How sure are you about this? When was the last time that this was a problem? If it's long ago I think it's worth to try again if CircleCI still has a problem with it.

I think last time was over a year ago when we last wrote the release script. It might be and hopefully be resolved. Otherwise we can move that part to Github actions easily as I said.

...I only think we then need to be stricter about processes.

AFAIK there are also other tooling that prevents pushing non-conforming commit messages. I can have a look. But I don't know if we want ALL commits to conform

---

I think in general we need to be mindful when we are merging something and then it should be alright?

[kuzdogan]

But also, if conventional commits will bring more overhead to organizing commits etc. it's not favorable. By doing the tagging and publishing on staging we get rid of some parts of the script that is prone to errors. Then we can semi-automate to write changelogs manually and release.
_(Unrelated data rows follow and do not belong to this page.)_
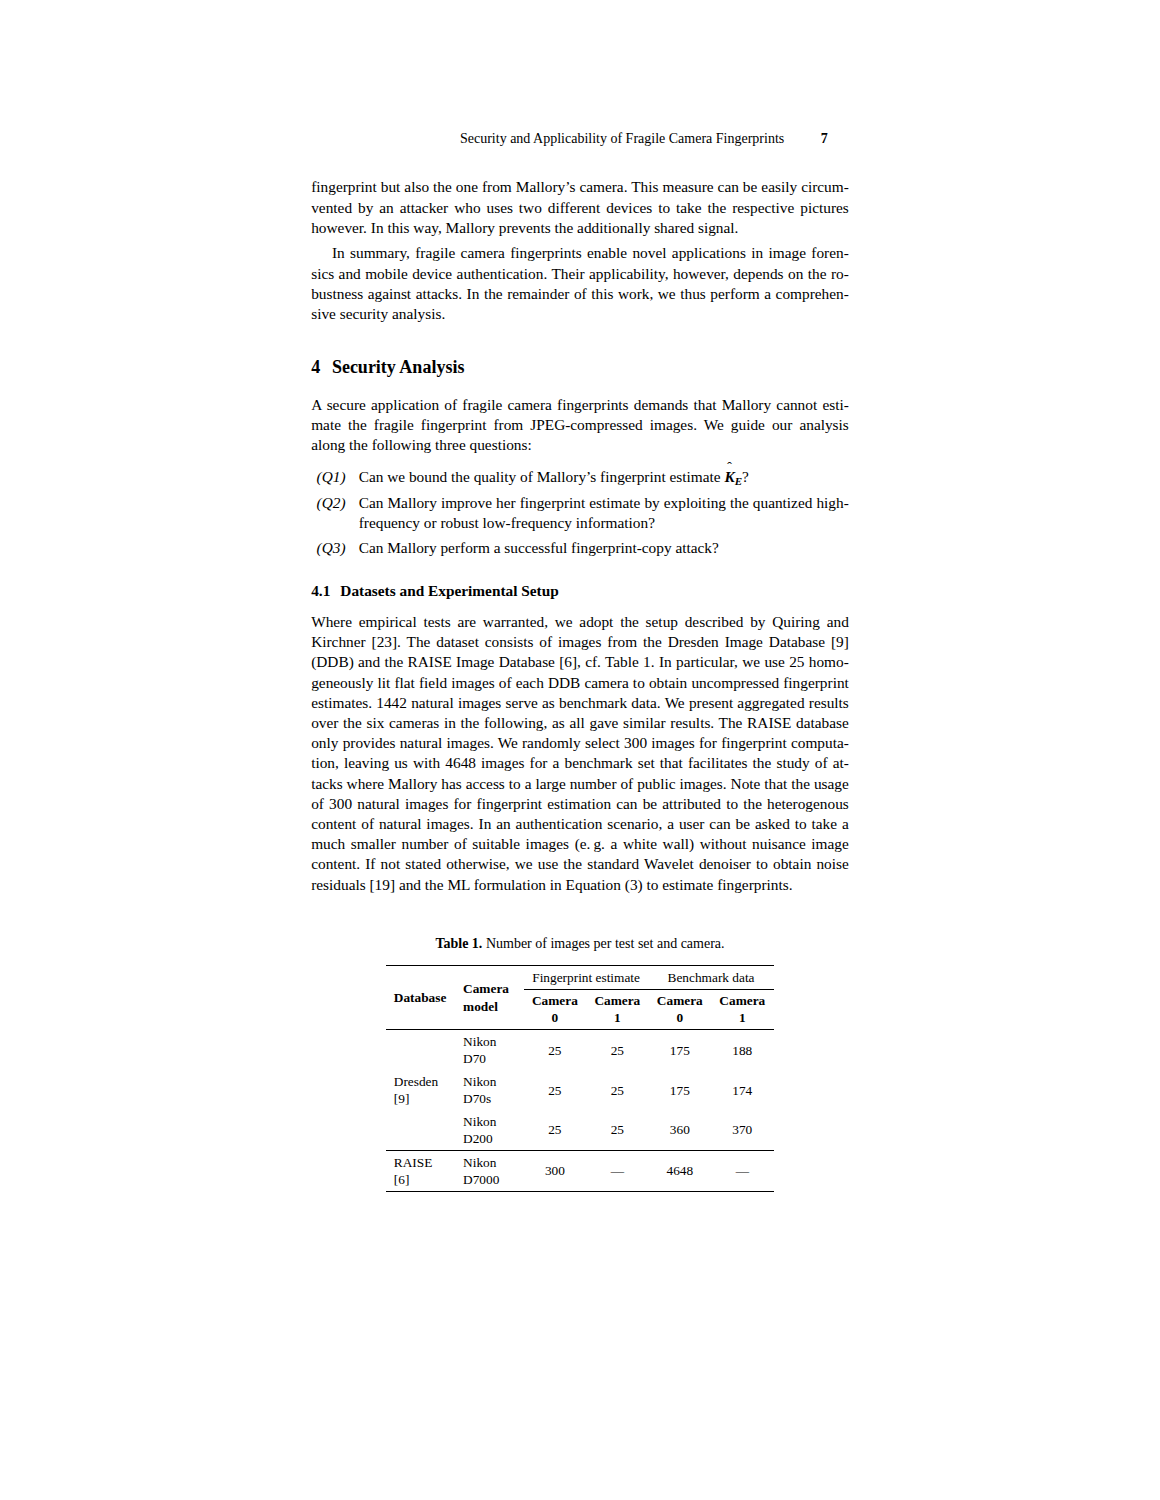Security and Applicability of Fragile Camera Fingerprints 7
fingerprint but also the one from Mallory’s camera. This measure can be easily circumvented by an attacker who uses two different devices to take the respective pictures however. In this way, Mallory prevents the additionally shared signal.
In summary, fragile camera fingerprints enable novel applications in image forensics and mobile device authentication. Their applicability, however, depends on the robustness against attacks. In the remainder of this work, we thus perform a comprehensive security analysis.
4 Security Analysis
A secure application of fragile camera fingerprints demands that Mallory cannot estimate the fragile fingerprint from JPEG-compressed images. We guide our analysis along the following three questions:
(Q1) Can we bound the quality of Mallory’s fingerprint estimate ̂KE?
(Q2) Can Mallory improve her fingerprint estimate by exploiting the quantized high-frequency or robust low-frequency information?
(Q3) Can Mallory perform a successful fingerprint-copy attack?
4.1 Datasets and Experimental Setup
Where empirical tests are warranted, we adopt the setup described by Quiring and Kirchner [23]. The dataset consists of images from the Dresden Image Database [9] (DDB) and the RAISE Image Database [6], cf. Table 1. In particular, we use 25 homogeneously lit flat field images of each DDB camera to obtain uncompressed fingerprint estimates. 1442 natural images serve as benchmark data. We present aggregated results over the six cameras in the following, as all gave similar results. The RAISE database only provides natural images. We randomly select 300 images for fingerprint computation, leaving us with 4648 images for a benchmark set that facilitates the study of attacks where Mallory has access to a large number of public images. Note that the usage of 300 natural images for fingerprint estimation can be attributed to the heterogenous content of natural images. In an authentication scenario, a user can be asked to take a much smaller number of suitable images (e. g. a white wall) without nuisance image content. If not stated otherwise, we use the standard Wavelet denoiser to obtain noise residuals [19] and the ML formulation in Equation (3) to estimate fingerprints.
Table 1. Number of images per test set and camera.
| Database | Camera model | Fingerprint estimate | Benchmark data |
| --- | --- | --- | --- |
| Camera 0 | Camera 1 | Camera 0 | Camera 1 |
| Dresden [9] | Nikon D70 | 25 | 25 | 175 | 188 |
| Nikon D70s | 25 | 25 | 175 | 174 |
| Nikon D200 | 25 | 25 | 360 | 370 |
| RAISE [6] | Nikon D7000 | 300 | — | 4648 | — |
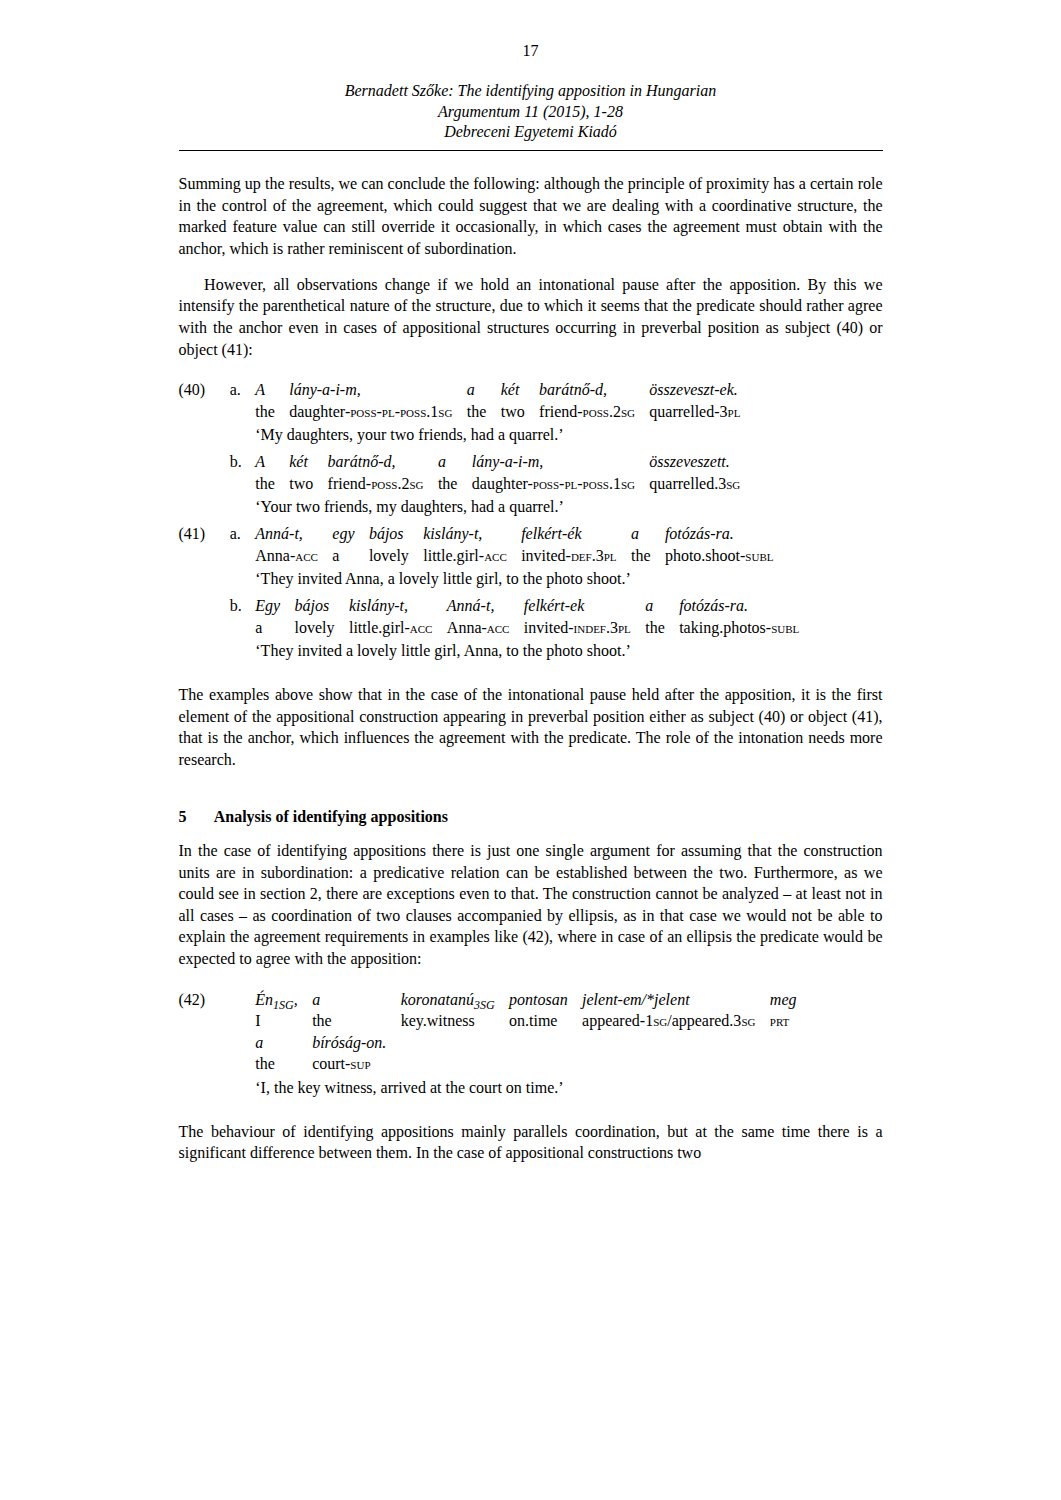17
Bernadett Szőke: The identifying apposition in Hungarian
Argumentum 11 (2015), 1-28
Debreceni Egyetemi Kiadó
Summing up the results, we can conclude the following: although the principle of proximity has a certain role in the control of the agreement, which could suggest that we are dealing with a coordinative structure, the marked feature value can still override it occasionally, in which cases the agreement must obtain with the anchor, which is rather reminiscent of subordination.
However, all observations change if we hold an intonational pause after the apposition. By this we intensify the parenthetical nature of the structure, due to which it seems that the predicate should rather agree with the anchor even in cases of appositional structures occurring in preverbal position as subject (40) or object (41):
(40)
a.
| A | lány-a-i-m, | a | két | barátnő-d, | összeveszt-ek. |
| the | daughter- poss-pl-poss .1 sg | the | two | friend- poss .2 sg | quarrelled-3 pl |
‘My daughters, your two friends, had a quarrel.’
b.
| A | két | barátnő-d, | a | lány-a-i-m, | összeveszett. |
| the | two | friend- poss .2 sg | the | daughter- poss-pl-poss .1 sg | quarrelled.3 sg |
‘Your two friends, my daughters, had a quarrel.’
(41)
a.
| Anná-t, | egy | bájos | kislány-t, | felkért-ék | a | fotózás-ra. |
| Anna- acc | a | lovely | little.girl- acc | invited- def .3 pl | the | photo.shoot- subl |
‘They invited Anna, a lovely little girl, to the photo shoot.’
b.
| Egy | bájos | kislány-t, | Anná-t, | felkért-ek | a | fotózás-ra. |
| a | lovely | little.girl- acc | Anna- acc | invited- indef .3 pl | the | taking.photos- subl |
‘They invited a lovely little girl, Anna, to the photo shoot.’
The examples above show that in the case of the intonational pause held after the apposition, it is the first element of the appositional construction appearing in preverbal position either as subject (40) or object (41), that is the anchor, which influences the agreement with the predicate. The role of the intonation needs more research.
5 Analysis of identifying appositions
In the case of identifying appositions there is just one single argument for assuming that the construction units are in subordination: a predicative relation can be established between the two. Furthermore, as we could see in section 2, there are exceptions even to that. The construction cannot be analyzed – at least not in all cases – as coordination of two clauses accompanied by ellipsis, as in that case we would not be able to explain the agreement requirements in examples like (42), where in case of an ellipsis the predicate would be expected to agree with the apposition:
(42)
| Én 1SG , | a | koronatanú 3SG | pontosan | jelent-em/*jelent | meg |
| I | the | key.witness | on.time | appeared-1 sg /appeared.3 sg | prt |
| a | bíróság-on. |
| the | court- sup |
‘I, the key witness, arrived at the court on time.’
The behaviour of identifying appositions mainly parallels coordination, but at the same time there is a significant difference between them. In the case of appositional constructions two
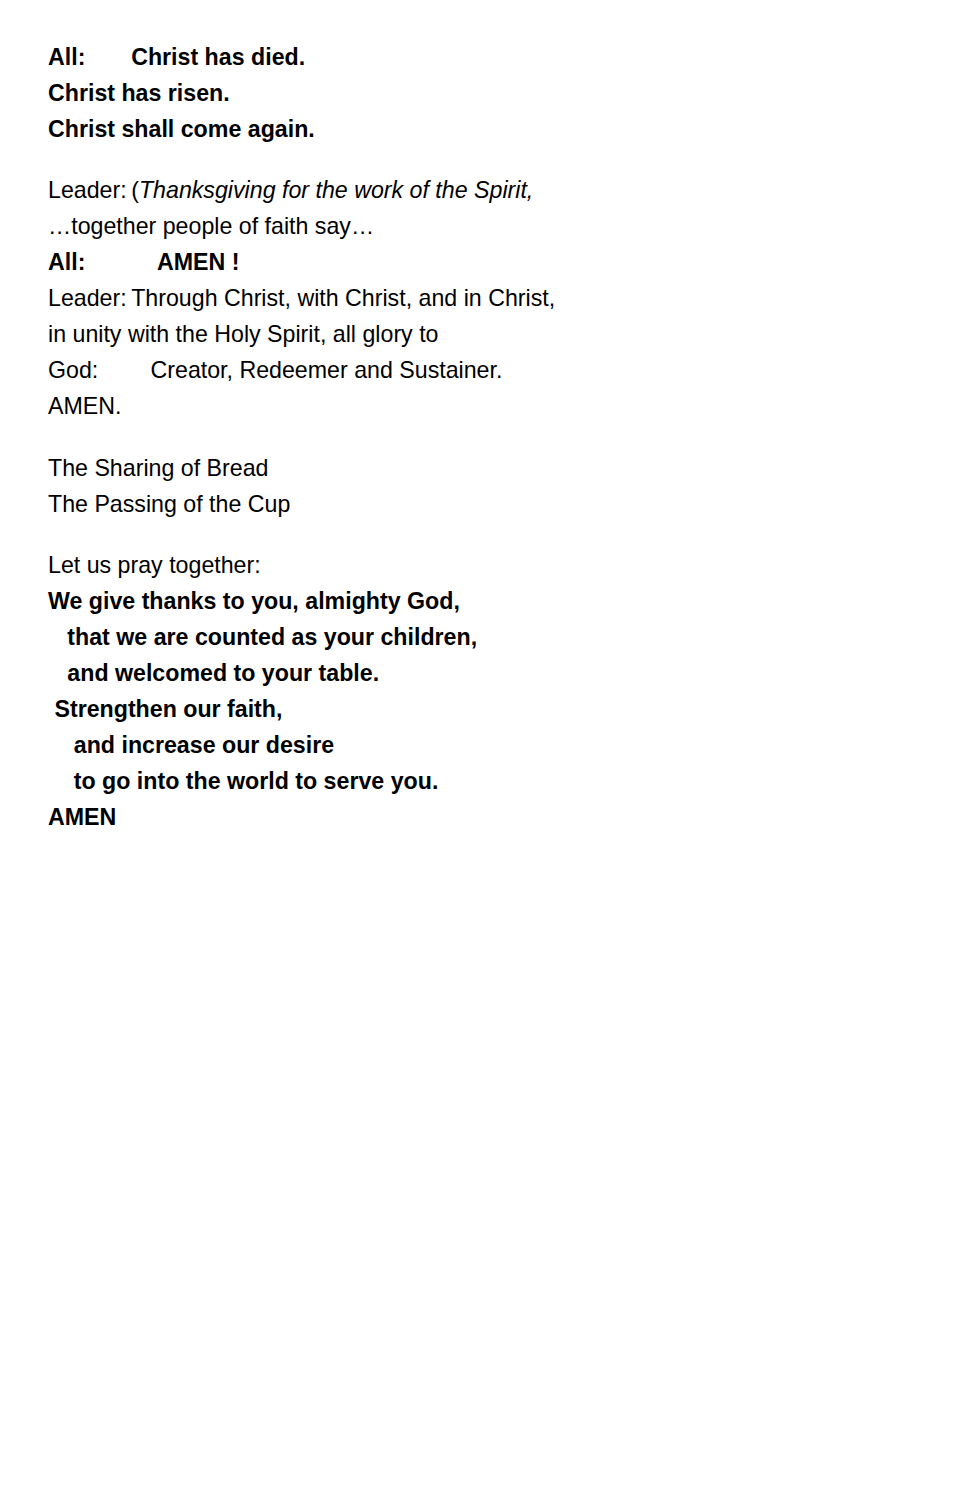All: Christ has died.
Christ has risen.
Christ shall come again.
Leader: (Thanksgiving for the work of the Spirit,
…together people of faith say…
All: AMEN !
Leader: Through Christ, with Christ, and in Christ,
in unity with the Holy Spirit, all glory to
God: Creator, Redeemer and Sustainer.
AMEN.
The Sharing of Bread
The Passing of the Cup
Let us pray together:
We give thanks to you, almighty God,
that we are counted as your children,
and welcomed to your table.
Strengthen our faith,
and increase our desire
to go into the world to serve you.
AMEN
My feeling now more is that conventional commits are designed for non-monorepos and it get's quite tricky with a monorepo with different packages

[manuelwedler]

But also, if conventional commits will bring more overhead to organizing commits etc. it's not favorable. By doing the tagging and publishing on staging we get rid of some parts of the script that is prone to errors. Then we can semi-automate to write changelogs manually and release.

What we could also do is writing changelog entries inside the PR of the change. You would gather these at the top of the changelog as unreleased until they are released finally. I worked like that in past. I think our current approach of writing the entries during release is error prone and it is easy to forget something. So, we wouldn't need conventional commits to solve that.